La parole est à Mme Julie Ozenne, pour soutenir l’amendement no 110.
La droite sénatoriale a ajouté une énième dérogation dans ce projet de loi, en permettant une nouvelle pollution de l’espace public à des fins publicitaires. Nous sommes bien loin de la sobriété de consommation qu’appellent à la fois la transition écologique et les valeurs sportives promues par l’olympisme. Je vous invite donc, moi aussi, à supprimer l’article.
La parole est à Mme Élisa Martin, pour soutenir l’amendement no 140.
De nombreux arguments ont déjà été avancés par les orateurs précédents. Cet article est, à lui seul, tout un symbole. On répète souvent – et à juste titre – que la France est un très beau pays, par la diversité de son architecture, de ses paysages et de ses climats. On affirme même que cette beauté expliquerait le choix de notre pays pour l’organisation des JOP.Or cette affirmation ne résiste pas à l’examen. La preuve en est précisément cet article, par lequel ses promoteurs nous proposent de dissimuler notre patrimoine, au profit des sponsors – de Coca-Cola, d’Air France et des déplacements en avion, d’Airbnb et de la location saisonnière que nous évoquions encore hier.En réalité, la seule question que se pose le Cojop pour motiver le choix du pays organisateur est la suivante : quels « godillots » – j’emploie la formule avec tous les guillemets qui s’imposent – accepteront de se plier […]

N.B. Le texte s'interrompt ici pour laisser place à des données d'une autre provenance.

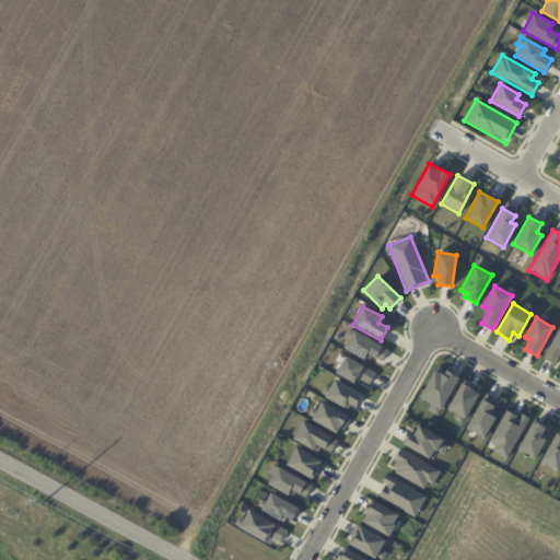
[(559,325),(559,353),(555,364),(543,357),(559,325)]
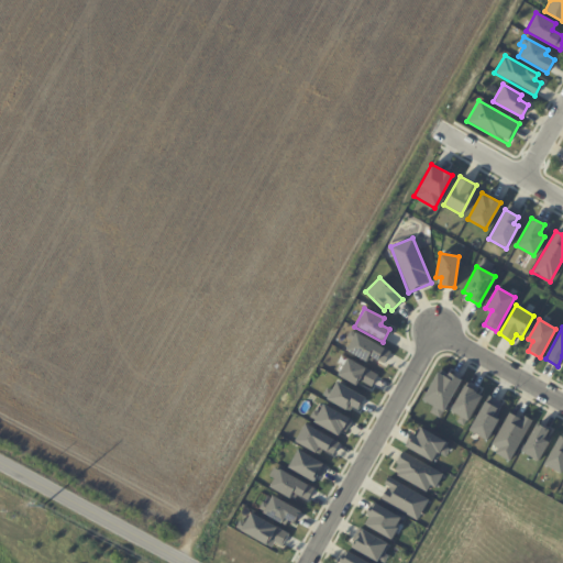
[(355,332),(389,351),(384,363),(368,355),(365,362),(345,350),(355,332)]
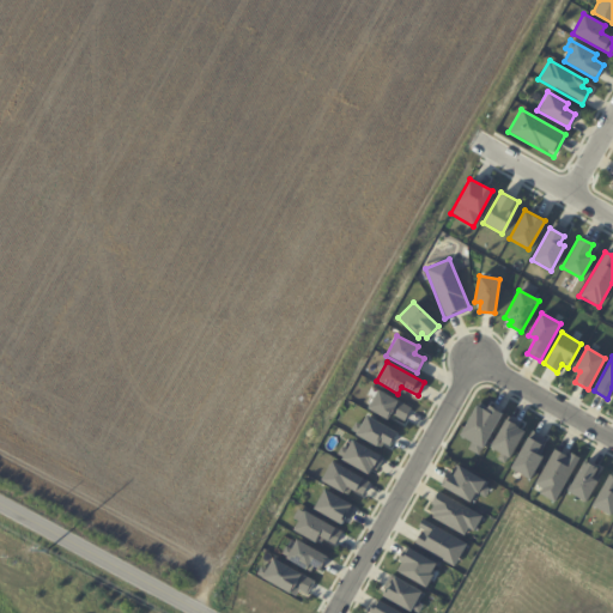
[(376,389),(411,407),(404,422),(390,413),(387,420),(366,408),(376,389)]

C’est les deux, madame Martin !
Sur l’article 27 bis, je suis saisi par le groupe Ensemble pour la République d’une demande de scrutin public. Le scrutin est annoncé dans l’enceinte de l’Assemblée nationale.Dernier de cette série d’identiques, l’amendement no 292 de M. Pierrick Courbon est défendu.Quel est l’avis de la commission ?
Je suis favorable à ces amendements de suppression, mais les deux corapporteurs de la commission des affaires culturelles qui ont travaillé avec moi ont un avis différent. Je comprends parfaitement l’intérêt de trouver des financements pour la restauration des monuments, mais je considère que le véhicule législatif n’est pas le bon – pas davantage d’ailleurs que les territoires visés.
Quel est l’avis du gouvernement ?
Je remercie Mme Melchior qui a très bien résumé les enjeux. Mme Bourouaha a raison de rappeler que les monuments remarquables ont vocation à être vus. Toutefois, les installations publicitaires en question ne sont déployées que durant la période de rénovation des bâtiments ; elles permettent de dégager des recettes indispensables au financement de ces travaux. Elles contribuent ainsi à les rendre à leur beauté première, offerte à la vue et à l’admiration de nos concitoyens.Monsieur le rapporteur, je comprends vos réserves quant au véhicule législatif retenu. Néanmoins, ce texte est l’occasion de faire bénéficier l’ensemble du territoire national des retombées liées à l’organisation des Jeux. Avis défavorable.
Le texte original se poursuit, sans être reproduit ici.